Developing a Digital Twin of part cooling in an injection moulding process through a Dynamic Mode Decomposition-Kalman Filter approach
提出一种基于动态模态分解和卡尔曼滤波的框架,用于创建注塑成型零件冷却过程的数字孪生,仅用两个热电偶测量即可实时构建三维温度场,误差仅1.4°C。
A framework for creating a Digital Twin for spatiotemporal process monitoring is proposed based on Dynamic Mode Decomposition and the Kalman filter (DMD-KF). Many material processes require optimisation of complex spatiotemporal dynamics which are difficult to monitor with limited sensor measurements at accessible locations in the process. The DMD-KF approach facilitates the extraction of a spatiotemporal dynamic model with minimal computation time from numerical simulations, integrated with real-time sensor measurements of the accessible states to correct model errors. The method is demonstrated for real-time spatiotemporal monitoring of component cooling in the injection moulding process. Injection Moulding is a high-volume manufacturing process, which faces challenges in dimensional precision due to shrinkage and warpage defects which manifest post-production due to the gradual relaxation of internal residual stresses.

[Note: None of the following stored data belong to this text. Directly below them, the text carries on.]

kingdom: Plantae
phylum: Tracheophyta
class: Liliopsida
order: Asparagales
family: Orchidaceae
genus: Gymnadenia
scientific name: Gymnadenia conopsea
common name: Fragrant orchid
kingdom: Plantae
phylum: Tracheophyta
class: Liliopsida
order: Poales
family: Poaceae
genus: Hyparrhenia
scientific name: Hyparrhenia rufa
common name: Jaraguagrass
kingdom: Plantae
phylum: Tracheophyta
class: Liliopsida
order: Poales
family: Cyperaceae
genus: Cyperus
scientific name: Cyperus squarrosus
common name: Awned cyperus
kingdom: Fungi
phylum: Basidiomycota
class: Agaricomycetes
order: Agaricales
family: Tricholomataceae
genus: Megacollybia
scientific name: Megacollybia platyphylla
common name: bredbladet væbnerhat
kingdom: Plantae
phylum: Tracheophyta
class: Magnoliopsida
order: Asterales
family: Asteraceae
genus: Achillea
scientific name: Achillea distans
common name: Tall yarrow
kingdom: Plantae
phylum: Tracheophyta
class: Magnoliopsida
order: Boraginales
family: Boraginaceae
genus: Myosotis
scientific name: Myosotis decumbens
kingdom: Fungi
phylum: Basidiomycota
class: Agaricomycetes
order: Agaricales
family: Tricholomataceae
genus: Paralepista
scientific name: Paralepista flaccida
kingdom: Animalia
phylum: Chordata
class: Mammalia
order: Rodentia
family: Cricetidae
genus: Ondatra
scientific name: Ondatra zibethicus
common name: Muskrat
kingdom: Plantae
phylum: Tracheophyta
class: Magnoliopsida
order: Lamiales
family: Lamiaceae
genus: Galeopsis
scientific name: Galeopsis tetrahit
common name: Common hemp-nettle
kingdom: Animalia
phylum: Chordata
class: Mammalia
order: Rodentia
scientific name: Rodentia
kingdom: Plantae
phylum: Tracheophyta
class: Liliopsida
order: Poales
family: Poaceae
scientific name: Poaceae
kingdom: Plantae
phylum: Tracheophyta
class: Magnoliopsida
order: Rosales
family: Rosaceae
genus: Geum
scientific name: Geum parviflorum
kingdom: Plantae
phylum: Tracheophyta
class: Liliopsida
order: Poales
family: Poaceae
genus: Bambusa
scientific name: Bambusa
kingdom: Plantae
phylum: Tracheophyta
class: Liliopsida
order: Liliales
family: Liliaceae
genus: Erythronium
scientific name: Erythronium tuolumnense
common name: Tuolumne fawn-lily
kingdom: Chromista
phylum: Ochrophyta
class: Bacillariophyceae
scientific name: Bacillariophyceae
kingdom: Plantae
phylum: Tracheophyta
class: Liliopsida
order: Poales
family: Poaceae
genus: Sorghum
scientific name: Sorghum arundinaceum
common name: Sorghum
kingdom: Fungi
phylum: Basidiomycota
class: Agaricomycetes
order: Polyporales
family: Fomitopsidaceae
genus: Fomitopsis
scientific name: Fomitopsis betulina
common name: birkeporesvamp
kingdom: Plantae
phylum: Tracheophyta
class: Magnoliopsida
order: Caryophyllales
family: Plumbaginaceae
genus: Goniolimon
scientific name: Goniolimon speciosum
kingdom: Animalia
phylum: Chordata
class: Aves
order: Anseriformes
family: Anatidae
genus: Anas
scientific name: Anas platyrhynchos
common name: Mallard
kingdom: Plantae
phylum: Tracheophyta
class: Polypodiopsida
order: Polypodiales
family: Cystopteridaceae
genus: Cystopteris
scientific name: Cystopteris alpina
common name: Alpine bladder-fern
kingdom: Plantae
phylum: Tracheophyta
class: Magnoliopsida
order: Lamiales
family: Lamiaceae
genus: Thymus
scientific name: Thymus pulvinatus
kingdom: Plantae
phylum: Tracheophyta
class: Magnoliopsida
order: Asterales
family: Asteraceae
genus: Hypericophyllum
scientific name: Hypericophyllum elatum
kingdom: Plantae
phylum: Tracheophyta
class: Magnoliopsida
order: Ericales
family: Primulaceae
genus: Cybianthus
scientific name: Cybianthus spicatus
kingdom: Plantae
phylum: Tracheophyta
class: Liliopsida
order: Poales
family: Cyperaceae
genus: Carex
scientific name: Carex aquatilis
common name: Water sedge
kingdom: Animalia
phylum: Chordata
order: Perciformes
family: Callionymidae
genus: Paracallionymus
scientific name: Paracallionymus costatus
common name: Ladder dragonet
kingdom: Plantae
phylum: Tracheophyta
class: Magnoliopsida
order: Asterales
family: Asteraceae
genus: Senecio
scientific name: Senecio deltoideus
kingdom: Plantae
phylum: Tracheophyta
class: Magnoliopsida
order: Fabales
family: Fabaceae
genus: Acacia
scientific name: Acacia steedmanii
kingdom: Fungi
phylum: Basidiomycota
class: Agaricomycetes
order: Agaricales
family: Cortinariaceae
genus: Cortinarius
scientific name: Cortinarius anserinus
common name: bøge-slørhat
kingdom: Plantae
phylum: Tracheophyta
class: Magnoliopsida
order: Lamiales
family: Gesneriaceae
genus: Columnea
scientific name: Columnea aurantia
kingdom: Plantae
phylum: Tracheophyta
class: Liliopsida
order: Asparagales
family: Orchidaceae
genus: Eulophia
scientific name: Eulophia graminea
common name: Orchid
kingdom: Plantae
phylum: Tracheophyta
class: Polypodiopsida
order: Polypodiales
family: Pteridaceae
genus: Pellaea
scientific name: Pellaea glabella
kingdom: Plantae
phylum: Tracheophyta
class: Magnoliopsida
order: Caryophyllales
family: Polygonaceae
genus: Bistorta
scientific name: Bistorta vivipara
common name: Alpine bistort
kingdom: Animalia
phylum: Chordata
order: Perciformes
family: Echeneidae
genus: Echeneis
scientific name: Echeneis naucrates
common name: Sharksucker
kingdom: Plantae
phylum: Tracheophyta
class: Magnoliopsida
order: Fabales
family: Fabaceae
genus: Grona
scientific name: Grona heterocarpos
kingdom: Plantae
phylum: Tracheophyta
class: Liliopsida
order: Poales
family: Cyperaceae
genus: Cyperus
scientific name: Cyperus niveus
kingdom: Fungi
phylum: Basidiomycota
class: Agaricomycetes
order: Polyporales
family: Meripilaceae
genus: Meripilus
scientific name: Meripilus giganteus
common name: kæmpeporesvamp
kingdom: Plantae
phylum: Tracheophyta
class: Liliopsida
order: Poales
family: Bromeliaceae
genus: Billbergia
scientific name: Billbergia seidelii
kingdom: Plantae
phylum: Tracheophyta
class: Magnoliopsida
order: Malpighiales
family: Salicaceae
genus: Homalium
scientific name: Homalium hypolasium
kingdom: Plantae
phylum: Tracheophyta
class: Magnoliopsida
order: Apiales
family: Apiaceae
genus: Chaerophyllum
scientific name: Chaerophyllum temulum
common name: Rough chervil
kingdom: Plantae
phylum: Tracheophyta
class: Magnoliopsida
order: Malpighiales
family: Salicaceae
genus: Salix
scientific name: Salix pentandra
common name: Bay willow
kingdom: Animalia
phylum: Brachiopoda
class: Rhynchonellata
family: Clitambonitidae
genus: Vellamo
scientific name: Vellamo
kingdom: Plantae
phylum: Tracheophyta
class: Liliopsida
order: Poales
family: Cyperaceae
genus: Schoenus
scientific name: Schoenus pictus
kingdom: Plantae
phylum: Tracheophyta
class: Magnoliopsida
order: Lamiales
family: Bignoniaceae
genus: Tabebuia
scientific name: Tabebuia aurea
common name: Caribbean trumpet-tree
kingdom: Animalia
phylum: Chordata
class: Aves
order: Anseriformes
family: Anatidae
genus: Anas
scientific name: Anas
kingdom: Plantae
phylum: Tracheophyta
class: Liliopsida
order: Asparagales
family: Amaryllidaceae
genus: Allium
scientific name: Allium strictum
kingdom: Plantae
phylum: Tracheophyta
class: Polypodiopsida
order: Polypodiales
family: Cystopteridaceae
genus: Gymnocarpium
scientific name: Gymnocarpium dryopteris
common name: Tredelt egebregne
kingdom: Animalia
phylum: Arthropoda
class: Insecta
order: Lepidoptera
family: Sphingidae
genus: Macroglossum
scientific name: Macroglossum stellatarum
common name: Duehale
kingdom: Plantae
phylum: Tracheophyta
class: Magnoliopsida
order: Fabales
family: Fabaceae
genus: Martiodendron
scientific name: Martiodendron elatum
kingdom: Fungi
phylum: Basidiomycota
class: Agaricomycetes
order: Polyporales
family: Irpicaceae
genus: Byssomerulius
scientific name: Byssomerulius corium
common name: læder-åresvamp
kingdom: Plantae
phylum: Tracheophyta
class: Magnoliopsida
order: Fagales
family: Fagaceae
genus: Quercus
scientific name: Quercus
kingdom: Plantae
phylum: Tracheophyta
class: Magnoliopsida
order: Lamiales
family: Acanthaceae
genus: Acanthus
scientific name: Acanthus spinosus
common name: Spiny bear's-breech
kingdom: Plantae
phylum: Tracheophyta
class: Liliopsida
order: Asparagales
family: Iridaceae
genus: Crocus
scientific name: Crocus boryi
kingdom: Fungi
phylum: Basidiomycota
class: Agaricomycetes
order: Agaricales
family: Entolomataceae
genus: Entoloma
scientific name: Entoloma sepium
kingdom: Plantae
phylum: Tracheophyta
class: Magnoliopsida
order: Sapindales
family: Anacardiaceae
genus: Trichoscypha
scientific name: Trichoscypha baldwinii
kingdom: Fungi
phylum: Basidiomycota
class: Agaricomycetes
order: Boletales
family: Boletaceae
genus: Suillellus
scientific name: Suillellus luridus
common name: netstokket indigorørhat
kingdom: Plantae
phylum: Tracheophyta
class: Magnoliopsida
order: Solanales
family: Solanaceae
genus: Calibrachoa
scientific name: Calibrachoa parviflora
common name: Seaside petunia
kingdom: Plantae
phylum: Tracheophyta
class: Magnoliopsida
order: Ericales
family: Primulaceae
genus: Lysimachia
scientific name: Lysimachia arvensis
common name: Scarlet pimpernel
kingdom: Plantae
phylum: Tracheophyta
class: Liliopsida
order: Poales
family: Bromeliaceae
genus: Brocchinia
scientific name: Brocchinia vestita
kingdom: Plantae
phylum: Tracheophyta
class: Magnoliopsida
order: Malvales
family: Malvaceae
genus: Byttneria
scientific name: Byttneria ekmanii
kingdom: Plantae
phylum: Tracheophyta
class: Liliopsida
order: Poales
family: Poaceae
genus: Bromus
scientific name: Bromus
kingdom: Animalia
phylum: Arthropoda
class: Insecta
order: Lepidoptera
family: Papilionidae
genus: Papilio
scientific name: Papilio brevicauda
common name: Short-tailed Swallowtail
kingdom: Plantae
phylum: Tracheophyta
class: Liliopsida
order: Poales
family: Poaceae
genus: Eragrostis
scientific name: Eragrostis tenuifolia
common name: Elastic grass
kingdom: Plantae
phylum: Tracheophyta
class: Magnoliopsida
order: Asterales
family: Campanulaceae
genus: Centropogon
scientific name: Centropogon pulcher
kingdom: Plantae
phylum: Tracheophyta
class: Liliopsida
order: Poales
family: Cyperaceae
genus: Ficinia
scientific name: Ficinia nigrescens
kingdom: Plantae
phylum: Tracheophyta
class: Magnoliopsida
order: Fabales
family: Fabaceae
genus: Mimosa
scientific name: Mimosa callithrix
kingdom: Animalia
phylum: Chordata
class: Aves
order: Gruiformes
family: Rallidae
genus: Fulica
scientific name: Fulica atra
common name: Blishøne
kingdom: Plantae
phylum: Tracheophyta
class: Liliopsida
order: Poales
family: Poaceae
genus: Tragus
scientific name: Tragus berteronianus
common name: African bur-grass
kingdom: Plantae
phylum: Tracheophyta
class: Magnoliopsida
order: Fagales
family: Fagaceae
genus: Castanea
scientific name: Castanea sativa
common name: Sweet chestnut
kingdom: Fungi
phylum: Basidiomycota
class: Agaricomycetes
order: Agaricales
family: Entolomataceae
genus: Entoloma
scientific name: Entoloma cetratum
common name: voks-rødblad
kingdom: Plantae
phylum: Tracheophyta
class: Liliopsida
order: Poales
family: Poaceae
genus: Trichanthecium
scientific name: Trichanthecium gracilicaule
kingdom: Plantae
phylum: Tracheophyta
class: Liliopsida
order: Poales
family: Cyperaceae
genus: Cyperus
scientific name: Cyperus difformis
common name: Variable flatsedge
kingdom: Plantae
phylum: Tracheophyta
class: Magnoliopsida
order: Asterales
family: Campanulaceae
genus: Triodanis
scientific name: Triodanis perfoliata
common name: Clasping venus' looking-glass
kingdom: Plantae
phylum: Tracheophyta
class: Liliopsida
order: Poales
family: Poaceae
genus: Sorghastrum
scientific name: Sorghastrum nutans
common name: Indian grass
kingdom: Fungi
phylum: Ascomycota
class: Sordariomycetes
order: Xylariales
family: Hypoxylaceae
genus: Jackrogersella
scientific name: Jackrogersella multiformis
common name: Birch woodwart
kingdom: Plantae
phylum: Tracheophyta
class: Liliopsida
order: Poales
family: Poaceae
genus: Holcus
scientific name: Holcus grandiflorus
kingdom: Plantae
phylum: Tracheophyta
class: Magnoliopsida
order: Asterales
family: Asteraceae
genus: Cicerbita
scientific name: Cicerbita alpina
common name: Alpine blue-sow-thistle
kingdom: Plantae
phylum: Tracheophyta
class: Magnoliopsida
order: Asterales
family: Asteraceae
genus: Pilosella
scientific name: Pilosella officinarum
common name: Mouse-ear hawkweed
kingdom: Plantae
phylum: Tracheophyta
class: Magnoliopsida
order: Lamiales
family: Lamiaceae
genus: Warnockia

To prevent internal stresses, the component should be sufficiently free of significant temperature differentials prior to ejection from the mould. However, the inaccessible nature of the mould tool limits sensor access for monitoring of the cooling phase. Dynamic Mode Decomposition (DMD) allows a best fit, linear state–space model of the temperature dynamics of 3D spatial nodes of the component to be extracted from a computationally-intensive finite element model of the process. Using only two thermocouple measurements, integrated with the DMD model via a Kalman Filter (KF), allows for construction of the 3D temperature map of the component inside the mould in real time. Simulation of different processing scenarios highlights that even with a DMD model developed under significantly different process conditions than used in implementation, the KF corrections still effectively estimate the temperature of critical states with with a root mean square error of 1.4 °C. The DMD-KF approach shows high potential for real-time spatio-temporal monitoring and quality prediction across diverse manufacturing processes.